Epiphytes and orchids are well suited to be indicators of the health
and biodiversity of the rainforest, not only because they are an important
source of nutrients for other flora and fauna, but because they are very
sensitive to shifts in microclimate and they have slow growth. The performance,
survival, and distribution of epiphytes is dependent on stand density,
microclimate, distance from seed source, tree size and species, type and
history of disturbance, population dynamics of epiphytes and trees, and
epiphyte physiology (Hietz 1999).
Epiphytes are far more vulnerable to deforestation than other
flora. For example, 26% of vacular plant species present in 1900
are now exinct, but 62% of epiphyte species are exinct. Epiphytes
are completely dependent on their host plants, so if a tree is cut down,
all of the epiphytes residing on that tree will die. In addition, they
have very specific zoning constraints, so secondary vegetation might not
have all of the nessassary microsites for different epiphyte species.
Table 1 (Hietz 1999) illustrates the loss of species and biodiversity in a plantation as compared with oldgrowth forest. While the number of species for the two groups is not very different, there is considerable loss of biodiversity, because only epiphytes residing in some of the locations on a tree are present.
TABLE 1. Epiphyte Richness and Occurrence of Ecological
Groups in an Oldgrowth Forest and an Alnus Plantation.
Figures in parentheses for the plantation are fertile
species, all species in the oldgrowth forest were found with fertile individuals.
Epiphytic Species Living on:
Oldgrowth
Plantation
stem base
9
0 (0)
stem and thick branches
14
7 (3)
thick and thin branches
11
11 (7)
preference unclear
5
3 (1)
total
39
21 (11)
In addition ot complete deforestation, epiphytes are hurt by fragmentation.
Their wellbeing depends on the distance from their fragment to closed forest,
and the shape of the fragment (these effect seed dispersal).
They are also affected more adversly by increased CO2 levels in the
atmosphere. Raised CO2 levels shift climate zones, forcing flora and fauna
to migrate. Although epiphytes could migrate more easily than trees, many
models of the effect of fluctuating CO2 levels predict increased seasonality
of precipitation, and thus a reduction of the perhumid area containing
the hightest epiphyte diversity (Hietz 1999).

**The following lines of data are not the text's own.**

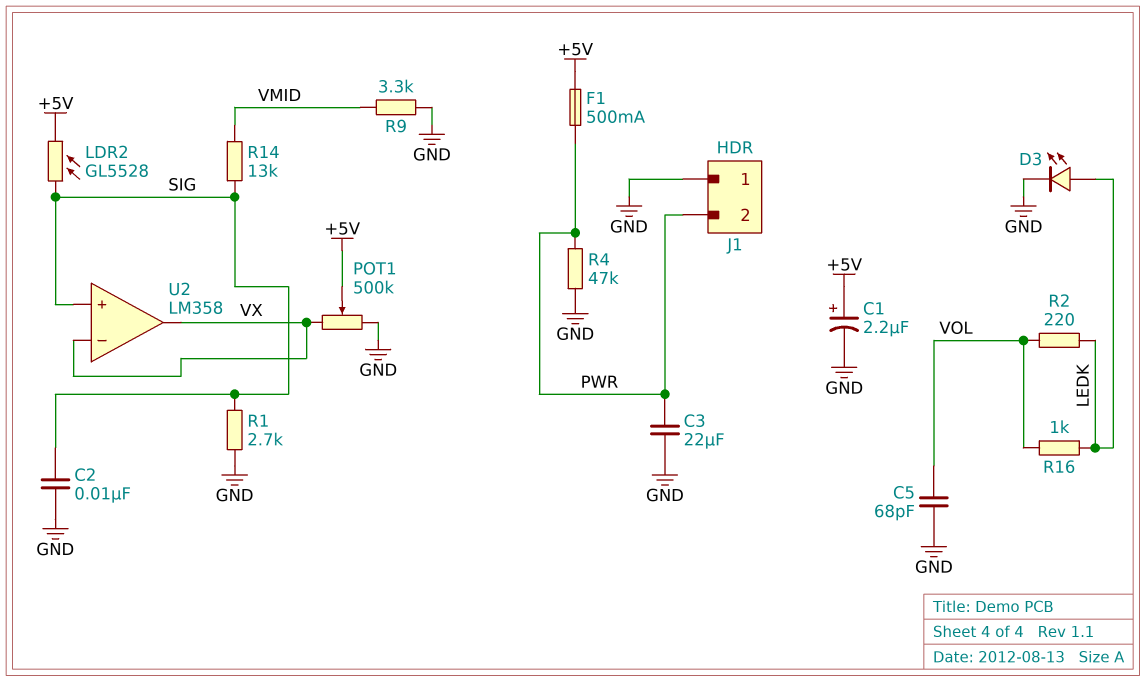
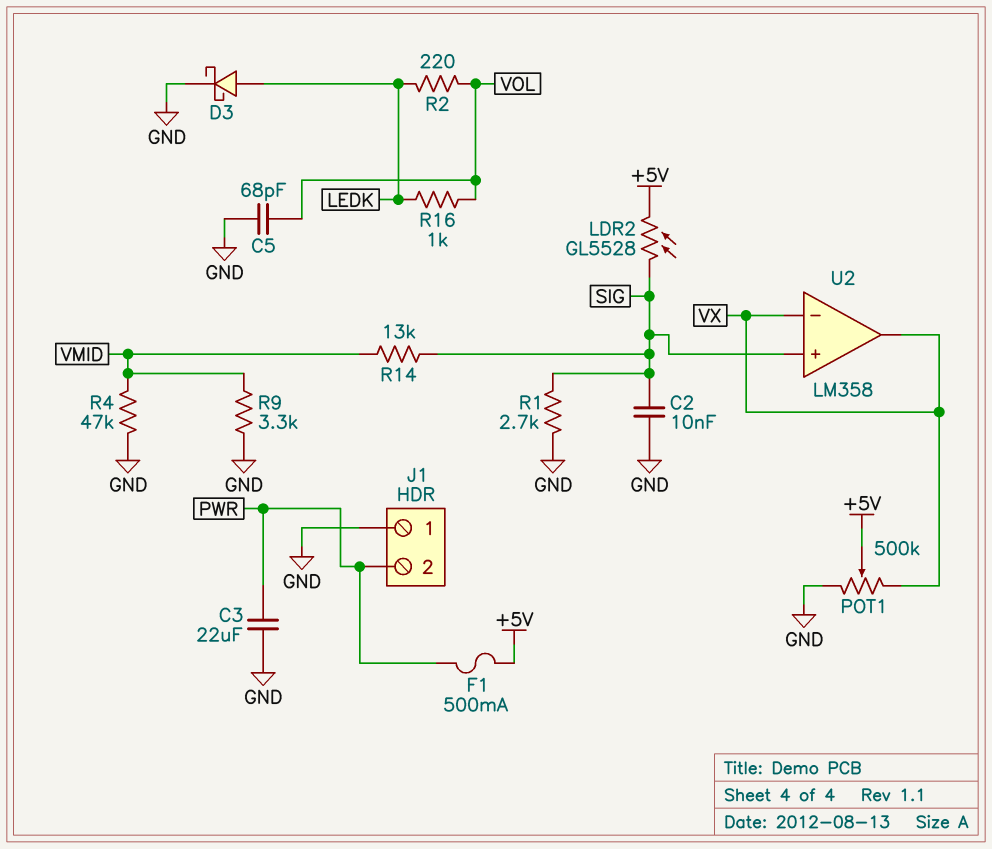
C1: 2.2uF (plus +5V, minus GND) -> none
D3: LED (A LEDK, K GND) -> schottky (A LEDK, K GND)
R4: 47k (GND, PWR) -> 47k (GND, VMID)

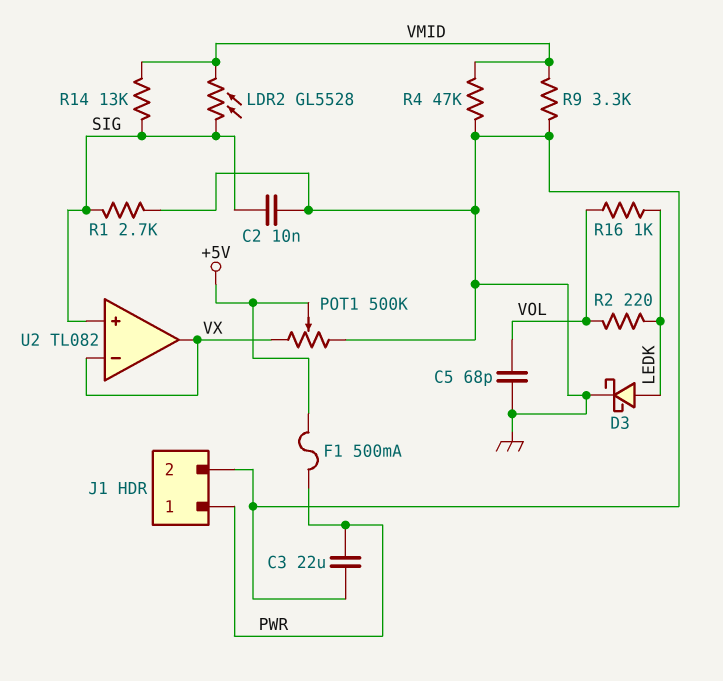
J1 pin 1: GND -> PWR
J1 pin 2: PWR -> GND
LDR2: GL5528 (+5V, SIG) -> GL5528 (SIG, VMID)
U2: LM358 -> TL082

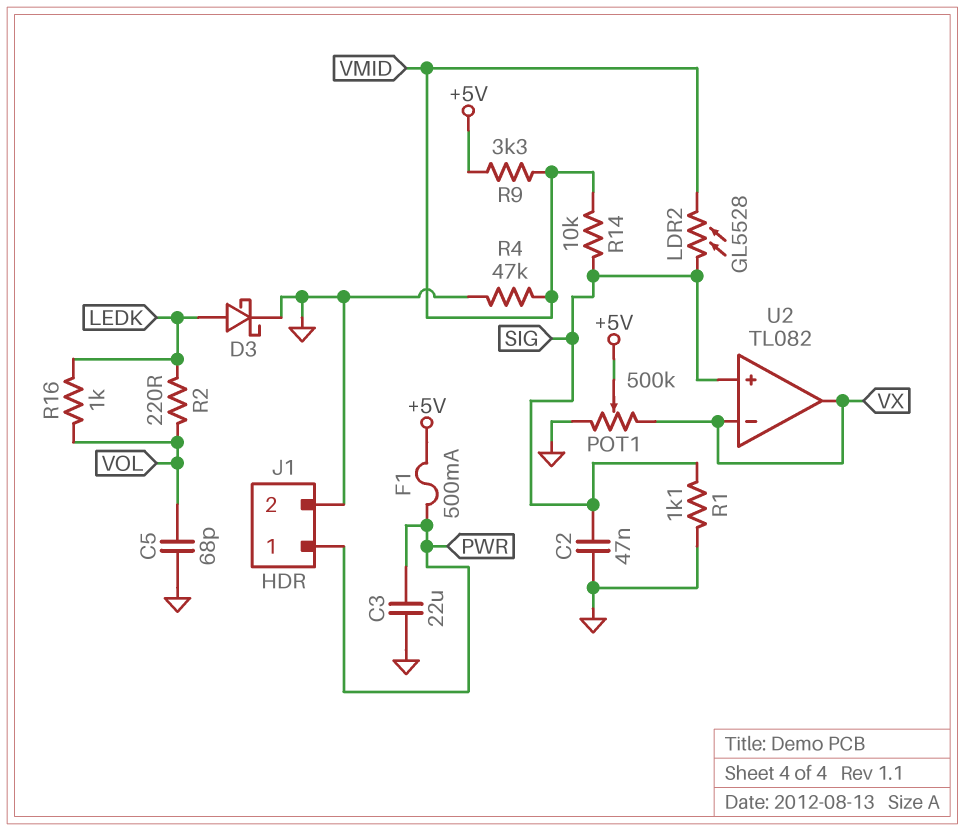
C2: 10nF (GND, SIG) -> 47nF (GND, SIG)
R1: 2.7k (GND, SIG) -> 1.1k (GND, SIG)
R9: 3.3k (GND, VMID) -> 3.3k (+5V, VMID)
R14: 13k (SIG, VMID) -> 10k (SIG, VMID)

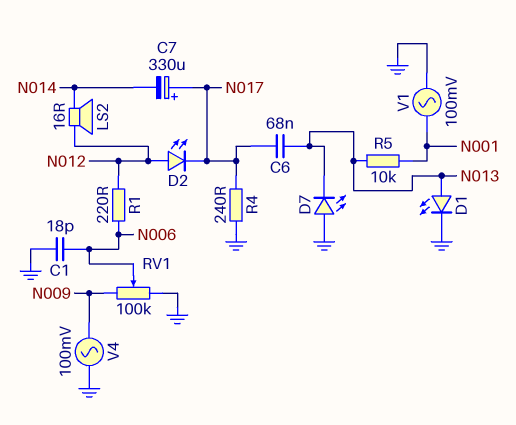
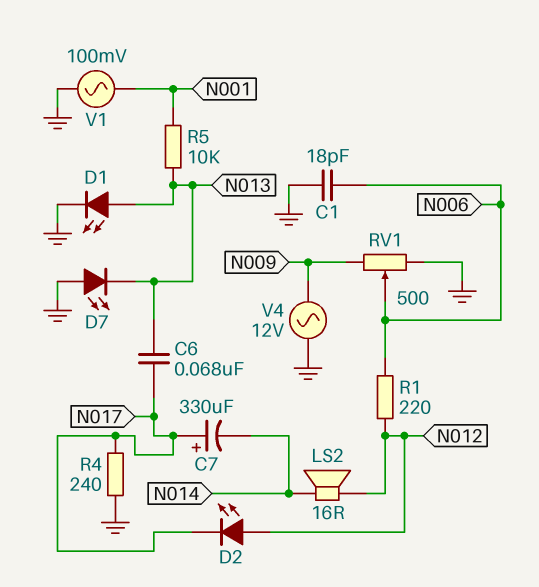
RV1: 100k (GND, N009, wiper N006) -> 500 (GND, N009, wiper N006)
V4: AC 100mV (GND, N009) -> AC 12V (GND, N009)

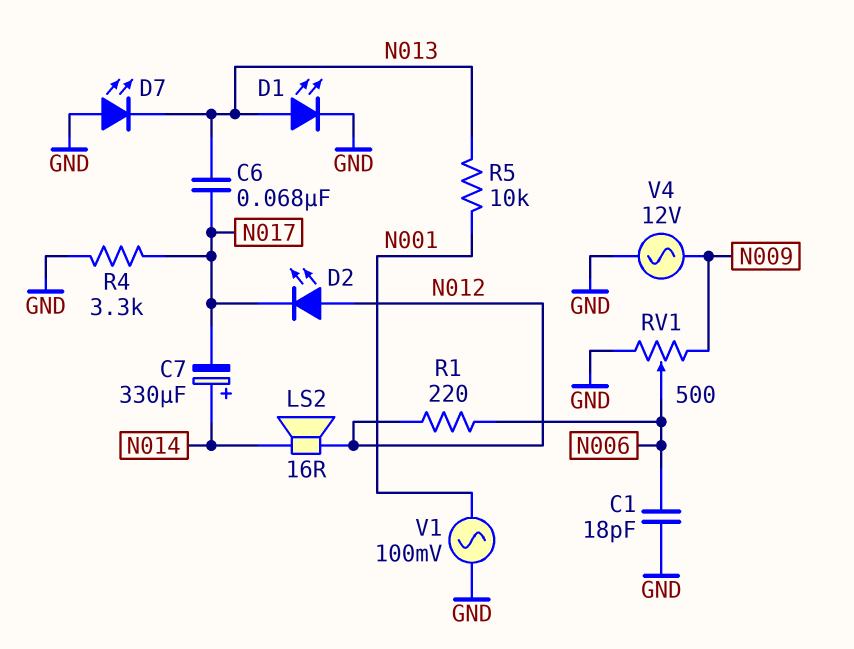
C7: 330uF (plus N017, minus N014) -> 330uF (plus N014, minus N017)
R4: 240 (GND, N017) -> 3.3k (GND, N017)

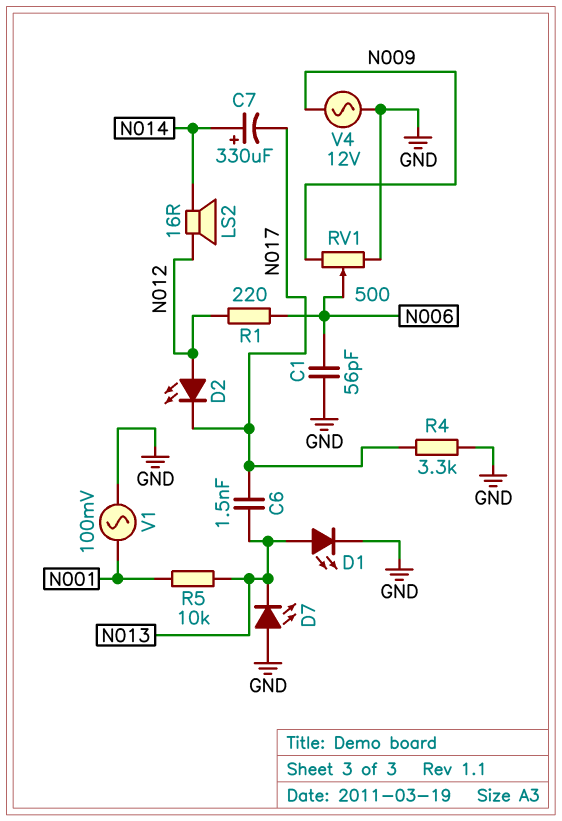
C1: 18pF (GND, N006) -> 56pF (GND, N006)
C6: 68nF (N013, N017) -> 1.5nF (N013, N017)

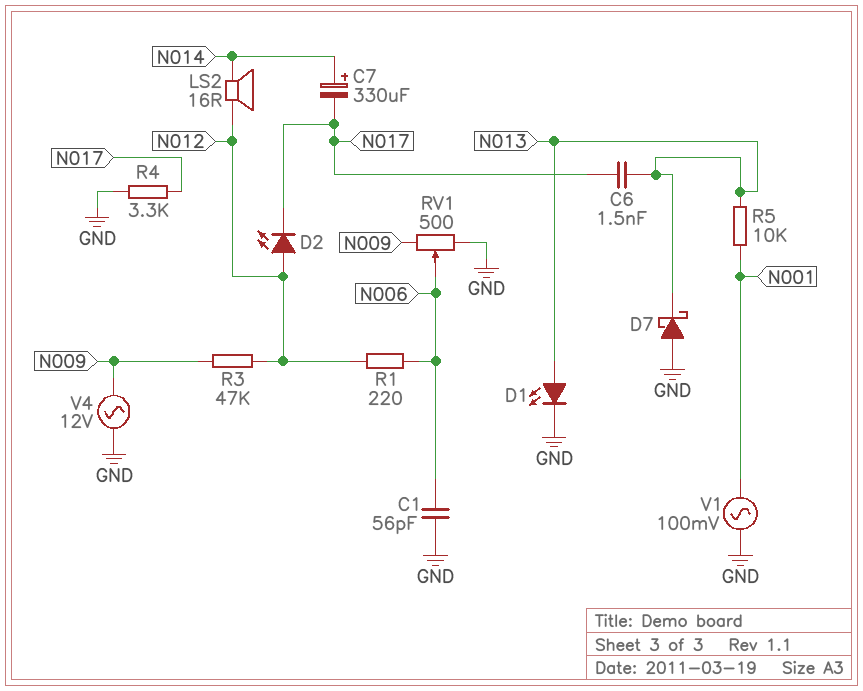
D7: LED (A GND, K N013) -> schottky (A GND, K N013)
R3: none -> 47k (N009, N012)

Specific species or groups have been identified as good bioindicators.
Epiphyte N concentration:
Epiphytes obtain their Nitrogen either from canopy soil or from nutrients
in rainwater. Nitrogen-15 concentration is much higher in ground-rooted
plants than in epiphytes with access to canopy soil, pointing to a much
richer source of Nitrogen in terrestial soil versus canopy soil. In addition,
N-15 concentration is much higher for those epiphytes in canopy soil than
those on smaller branches, indicating that epiphytes on smaller branches
have to rely almost exclusively on rainwater as a source of Nitrogen. This
means that these epiphytes (on small branches) are much more susceptible
to drought and thus would be better bioindicators.
Sources:
Hietz, Peter. "Diversity and Conservation of Epiphytes in a Changing Environment." International Union of Pure and Applied Chemistry (IUPAC). 1998. Volume 70: Issue 11. Available at: http://www.iupac.org/symposia/proceedings/phuket97/hietz.html
Turner, T.H.; Tan, H.T. W.; Wee, Y.C.; Ibrahim, Ali Bin; Chew, P.T.; Corlett, R.T. "A Study of Plant Species Extinction in Singapore: Lessons for the Conservation of Tropical Biodiversity." Conservation Biology. September 1994. Volume 8: Issue3, pgs. 705-12.
Lambert, Frank R. and Marshall, Adrian G. "Keystone characteristics of Bird-dispersed Ficus in a Malaysian lowland Rain Forest." Journal of Ecology. 1991. Volume 79, pgs. 793-809.
Hietz, Peter; Wanck, Wolfgang; Wania, Rita; Nadkarni, Nalim M. "Nitrogen-15 natural abundance in a montane cloud forest canopy as an indicator of nitrogen cycling and epiphyte nutrition." Oecologia. 2002. Volume 131, pgs. 350-355.